A provider survey aimed at better gauging the costs of meeting Fair Labor Standards Act (FLSA) provisions was circulated earlier this month and can be viewed here.
DOH shared their CFCO-related task list for August, which focuses on internal activities including: illustrating how CFCO services will be accessed by fee-for-service populations; developing policies and protocols for CFCO services such as social transportation and assistive technology; finalizing implementation guidance to local districts; and providing guidance and training for Maximus. Responding to questions about plan and provider involvement in the process, DOH clarified that they intend to engage with plans and providers as soon as the preliminary internal work is done, and that their plan includes an October webinar.
Some plans expressed concern that there may not be sufficient time to complete the amount of work required to put necessary systems in place to meet a December 2016 start date. DOH responded to participant questions regarding how individuals would qualify for CFCO services by clarifying that recipients would need to meet the nursing home level of care (or enrollment standard for MLTC) and that the Conflict Free Evaluation and Enrollment Center (CFEEC) would play a key role in qualifying individuals for these services. Participants also requested that DOH provide training to Administrative Law Judges involved in the fair hearing process to ensure their familiarity with CFCO dynamics.

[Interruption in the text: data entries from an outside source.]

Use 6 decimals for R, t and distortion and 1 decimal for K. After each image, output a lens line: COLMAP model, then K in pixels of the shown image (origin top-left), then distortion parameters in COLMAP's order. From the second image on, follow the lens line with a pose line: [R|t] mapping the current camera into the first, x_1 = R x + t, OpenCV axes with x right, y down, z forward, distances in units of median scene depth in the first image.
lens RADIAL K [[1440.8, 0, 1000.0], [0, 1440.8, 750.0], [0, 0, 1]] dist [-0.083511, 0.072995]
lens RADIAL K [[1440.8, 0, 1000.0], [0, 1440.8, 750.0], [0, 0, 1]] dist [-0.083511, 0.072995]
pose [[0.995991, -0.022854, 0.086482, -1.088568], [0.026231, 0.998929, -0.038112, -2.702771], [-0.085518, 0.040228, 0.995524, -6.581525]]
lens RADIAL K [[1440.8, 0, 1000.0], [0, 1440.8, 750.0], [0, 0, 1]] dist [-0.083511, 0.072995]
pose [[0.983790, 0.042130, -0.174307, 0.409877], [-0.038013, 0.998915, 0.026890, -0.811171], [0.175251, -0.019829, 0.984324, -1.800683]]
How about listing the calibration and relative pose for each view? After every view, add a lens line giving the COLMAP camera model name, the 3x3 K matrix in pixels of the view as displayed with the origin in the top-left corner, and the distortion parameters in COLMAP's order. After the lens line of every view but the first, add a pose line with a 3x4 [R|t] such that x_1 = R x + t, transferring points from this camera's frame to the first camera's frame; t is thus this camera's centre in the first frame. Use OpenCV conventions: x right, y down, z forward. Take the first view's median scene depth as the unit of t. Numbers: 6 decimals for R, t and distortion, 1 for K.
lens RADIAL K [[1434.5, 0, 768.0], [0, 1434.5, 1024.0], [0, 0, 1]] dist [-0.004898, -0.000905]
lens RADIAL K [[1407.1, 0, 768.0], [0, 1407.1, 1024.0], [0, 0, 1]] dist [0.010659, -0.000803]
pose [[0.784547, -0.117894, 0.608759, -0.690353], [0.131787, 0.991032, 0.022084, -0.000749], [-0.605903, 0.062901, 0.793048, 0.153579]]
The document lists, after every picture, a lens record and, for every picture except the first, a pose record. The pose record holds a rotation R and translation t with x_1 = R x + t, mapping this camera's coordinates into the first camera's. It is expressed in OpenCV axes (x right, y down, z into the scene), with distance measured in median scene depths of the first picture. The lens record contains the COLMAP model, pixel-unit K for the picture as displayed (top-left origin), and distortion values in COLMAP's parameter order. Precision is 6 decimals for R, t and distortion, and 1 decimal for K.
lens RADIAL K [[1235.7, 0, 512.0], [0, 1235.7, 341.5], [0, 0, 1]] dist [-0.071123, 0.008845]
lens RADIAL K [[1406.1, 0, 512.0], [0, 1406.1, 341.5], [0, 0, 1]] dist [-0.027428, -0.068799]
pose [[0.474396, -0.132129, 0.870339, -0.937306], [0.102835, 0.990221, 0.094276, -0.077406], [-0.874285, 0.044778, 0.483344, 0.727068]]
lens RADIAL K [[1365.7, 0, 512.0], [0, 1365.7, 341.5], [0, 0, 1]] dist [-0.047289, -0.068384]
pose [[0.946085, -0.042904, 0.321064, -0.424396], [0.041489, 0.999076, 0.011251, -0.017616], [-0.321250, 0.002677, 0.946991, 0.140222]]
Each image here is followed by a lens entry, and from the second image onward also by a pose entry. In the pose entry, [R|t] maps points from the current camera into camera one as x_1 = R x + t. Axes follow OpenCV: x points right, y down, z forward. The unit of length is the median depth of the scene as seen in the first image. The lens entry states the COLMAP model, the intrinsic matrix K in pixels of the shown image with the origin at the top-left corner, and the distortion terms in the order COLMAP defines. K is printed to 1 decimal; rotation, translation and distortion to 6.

The state released the final first year payment to PPS on Aug. 3rd, and year two first quarter reports are being reviewed by the independent assessor. PPS are able to add new providers to their networks from Aug. 8th through Sept. 8th. DSRIP includes the opportunity for providers to request regulatory waivers, and round three requests were due Aug. 1st. Jason Helgerson said the state had granted hundreds of these waivers and urged meeting participants to raise awareness of their availability with providers. PPS narratives describing project progress and challenges were due Aug. 5th, and on-site audits are slated to begin shortly. PPS will receive written results of the audits in October or November 2016. An updated run of attributed members is expected in mid-September.
The state continues to present Value Based Payment (VBP) bootcamp sessions, with the final two three-session series slated to start in the Central/Western part of the state on Aug. 31st and on Long Island in late September. The second session in NYC is scheduled for Aug. 17th at Bronx Community College. Registration information is available here. Archived videos of the three bootcamp sessions held in Albany are available here.